After all, the larger a Senate majority is, the more likely it is to represent a majority of Americans. So if 55 votes were required to break a filibuster, rather than 60, many filibusters would be prevented—but most of the filibusters that block unrepresentative Senate majorities would be preserved. The evidence from the past 18 years bears out this theory. With a 55-vote threshold, 60 percent of the "minority rule" filibusters would have been prevented, but 78 percent of the "majority rule" filibusters would have remained intact.
Even if it is interpreted conservatively, this historical thought experiment illustrates a crucial point. If lowering the cloture threshold represents a compromise relative to the principled goal of abolishing the filibuster, it is not nearly as large a compromise as we might have thought. Despite the conventional wisdom, many of the filibusters that would remain with a reduced cloture threshold would be perfectly consistent with majority rule—and a small-d democrat should generally applaud these, not regret them. At the very least, those who would abolish the filibuster for ordinary legislation should consider retaining it, with a reduced cloture threshold, for approval of presidential nominees. Because the House of Representatives has no say in these cases, filibusters can impose a vital democratic check on narrow Senate majorities that represent a minority of the American people.

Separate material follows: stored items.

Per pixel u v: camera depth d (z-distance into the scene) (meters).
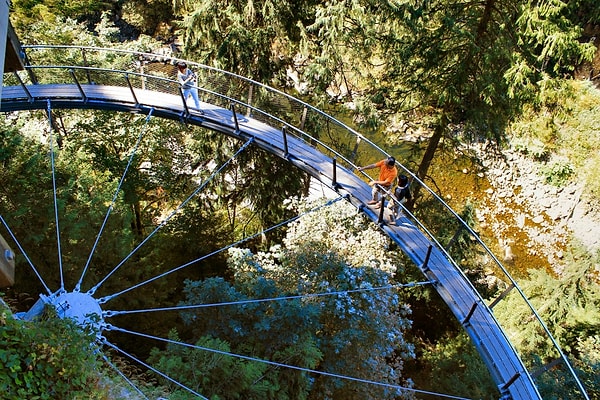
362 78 15.77
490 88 13.60
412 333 18.14
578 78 28.14
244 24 14.89
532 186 25.06
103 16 21.55
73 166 13.76
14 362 4.84
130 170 17.70
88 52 17.80
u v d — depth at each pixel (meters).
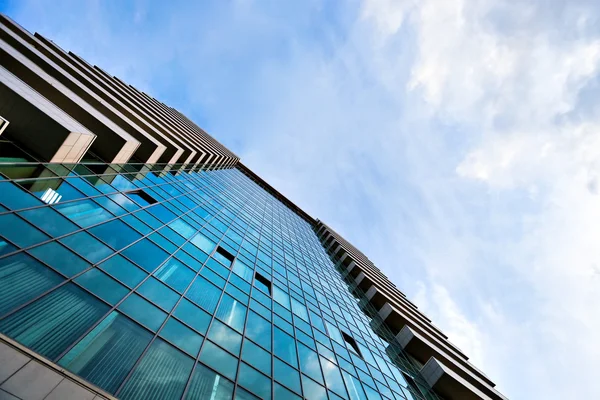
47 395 5.60
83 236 10.12
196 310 11.31
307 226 59.81
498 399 25.00
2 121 9.86
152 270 11.40
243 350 11.38
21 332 6.27
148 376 7.66
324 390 12.96
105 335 7.70
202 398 8.32
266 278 19.14
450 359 26.45
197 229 18.09
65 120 12.45
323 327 18.80
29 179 10.47
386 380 18.70
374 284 37.34
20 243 8.02
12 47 16.38
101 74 28.25
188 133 35.22
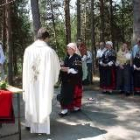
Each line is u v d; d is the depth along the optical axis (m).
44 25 32.72
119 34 27.45
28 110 6.86
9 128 7.33
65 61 8.40
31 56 6.77
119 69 10.98
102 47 12.08
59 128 7.37
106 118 8.11
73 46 8.27
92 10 15.64
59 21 32.97
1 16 21.97
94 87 12.52
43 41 6.83
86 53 12.62
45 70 6.71
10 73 14.87
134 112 8.66
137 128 7.35
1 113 6.17
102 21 24.00
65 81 8.33
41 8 33.00
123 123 7.70
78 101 8.68
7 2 15.48
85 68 11.90
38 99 6.79
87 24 31.80
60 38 31.56
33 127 6.95
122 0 28.48
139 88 10.91
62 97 8.33
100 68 11.28
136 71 10.84
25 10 24.66
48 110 6.73
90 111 8.76
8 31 15.17
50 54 6.70
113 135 6.92
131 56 10.88
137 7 12.37
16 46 23.78
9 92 6.19
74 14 31.70
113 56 11.16
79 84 8.59
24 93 6.88
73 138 6.75
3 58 9.13
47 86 6.70
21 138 6.74
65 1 20.89
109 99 10.22
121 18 28.47
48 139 6.68
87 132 7.11
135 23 12.39
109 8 27.73
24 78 6.86
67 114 8.46
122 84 11.01
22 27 23.91
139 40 10.88
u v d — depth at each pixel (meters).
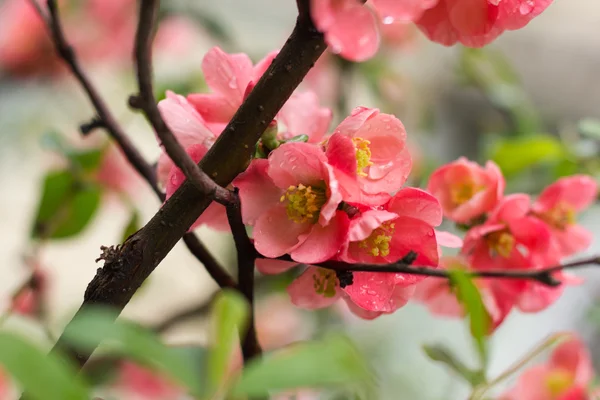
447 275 0.64
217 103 0.67
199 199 0.64
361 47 0.61
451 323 1.27
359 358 0.58
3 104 1.21
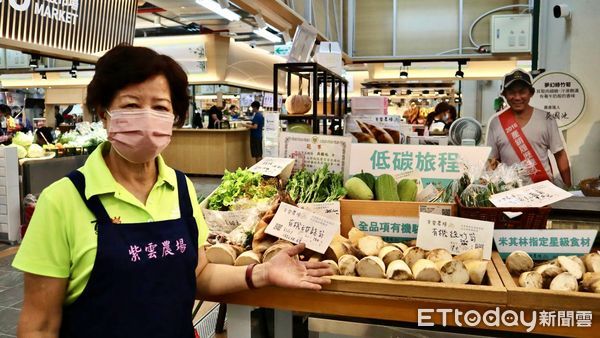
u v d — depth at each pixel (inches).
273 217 65.5
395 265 57.4
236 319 63.8
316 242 62.1
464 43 261.6
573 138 169.2
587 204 92.7
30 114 582.9
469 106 619.5
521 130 144.7
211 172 449.1
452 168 81.6
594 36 166.2
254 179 80.7
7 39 135.4
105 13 176.4
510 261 61.4
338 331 63.3
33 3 141.4
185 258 50.9
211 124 455.5
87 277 45.8
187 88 52.4
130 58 47.2
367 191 77.8
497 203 67.7
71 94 550.9
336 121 213.2
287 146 91.2
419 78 343.0
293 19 181.5
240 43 430.9
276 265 57.4
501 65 330.0
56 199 46.0
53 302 45.8
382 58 269.6
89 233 46.1
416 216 72.3
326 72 161.6
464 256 61.1
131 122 46.9
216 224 74.3
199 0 208.7
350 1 268.7
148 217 49.7
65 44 157.8
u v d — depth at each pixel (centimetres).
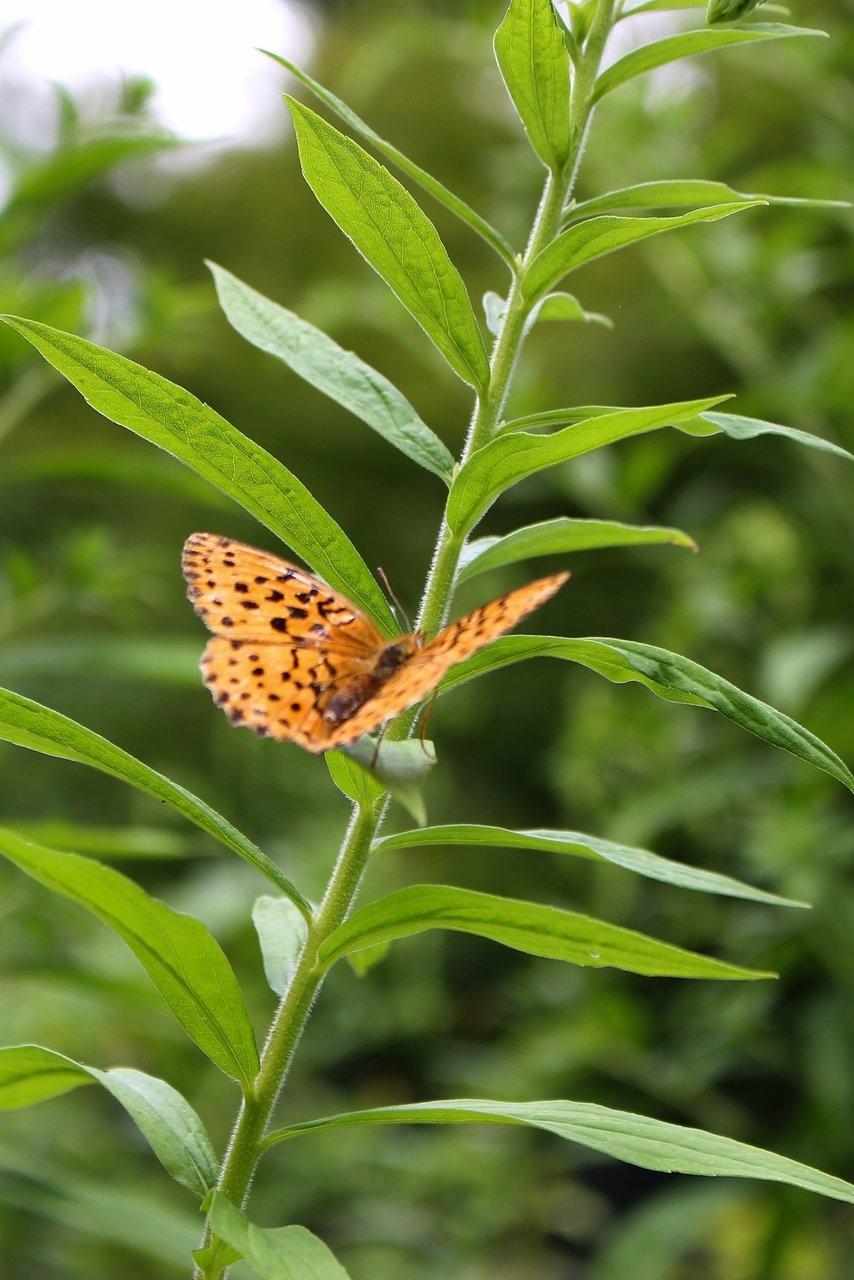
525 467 74
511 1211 151
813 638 121
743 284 128
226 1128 152
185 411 74
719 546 139
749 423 75
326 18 276
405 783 71
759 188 127
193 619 244
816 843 124
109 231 269
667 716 140
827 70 120
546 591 72
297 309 215
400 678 74
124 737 239
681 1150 73
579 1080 145
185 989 74
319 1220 158
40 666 97
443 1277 148
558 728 228
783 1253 130
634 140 126
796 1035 134
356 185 74
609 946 73
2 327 95
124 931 74
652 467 130
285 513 74
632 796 137
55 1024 153
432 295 75
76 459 95
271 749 197
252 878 162
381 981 177
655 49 75
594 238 74
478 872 221
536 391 128
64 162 94
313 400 258
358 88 138
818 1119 127
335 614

The fact that the conversation over Washington's paralysis is turning to institutional reforms is a hopeful sign. As this discussion gets under way, however, reformers should remember that the filibuster sometimes protects the kind of majority rule that it is usually assumed to undercut. We should do what we can to preserve this democratic function. That might mean pursuing the kind of moderate compromise—simply reducing the number of votes needed to end a filibuster—that has the best chance of succeeding anyway.